◆ **Requirement**
Give the data again in full. Keep every line the same.
[Available data — start]
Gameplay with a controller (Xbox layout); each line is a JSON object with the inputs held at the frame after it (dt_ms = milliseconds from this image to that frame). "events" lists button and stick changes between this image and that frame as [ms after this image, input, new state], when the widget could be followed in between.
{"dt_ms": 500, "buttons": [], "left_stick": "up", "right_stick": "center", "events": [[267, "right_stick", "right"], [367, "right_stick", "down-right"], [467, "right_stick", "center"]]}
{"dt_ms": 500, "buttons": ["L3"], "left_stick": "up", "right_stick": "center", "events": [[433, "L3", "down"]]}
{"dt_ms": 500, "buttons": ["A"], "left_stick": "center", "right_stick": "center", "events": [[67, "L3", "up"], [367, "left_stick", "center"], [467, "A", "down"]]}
[Available data — finish]
◆ **Finished task**
Gameplay with a controller (Xbox layout); each line is a JSON object with the inputs held at the frame after it (dt_ms = milliseconds from this image to that frame). "events" lists button and stick changes between this image and that frame as [ms after this image, input, new state], when the widget could be followed in between.
{"dt_ms": 500, "buttons": [], "left_stick": "up", "right_stick": "center", "events": [[267, "right_stick", "right"], [367, "right_stick", "down-right"], [467, "right_stick", "center"]]}
{"dt_ms": 500, "buttons": ["L3"], "left_stick": "up", "right_stick": "center", "events": [[433, "L3", "down"]]}
{"dt_ms": 500, "buttons": ["A"], "left_stick": "center", "right_stick": "center", "events": [[67, "L3", "up"], [367, "left_stick", "center"], [467, "A", "down"]]}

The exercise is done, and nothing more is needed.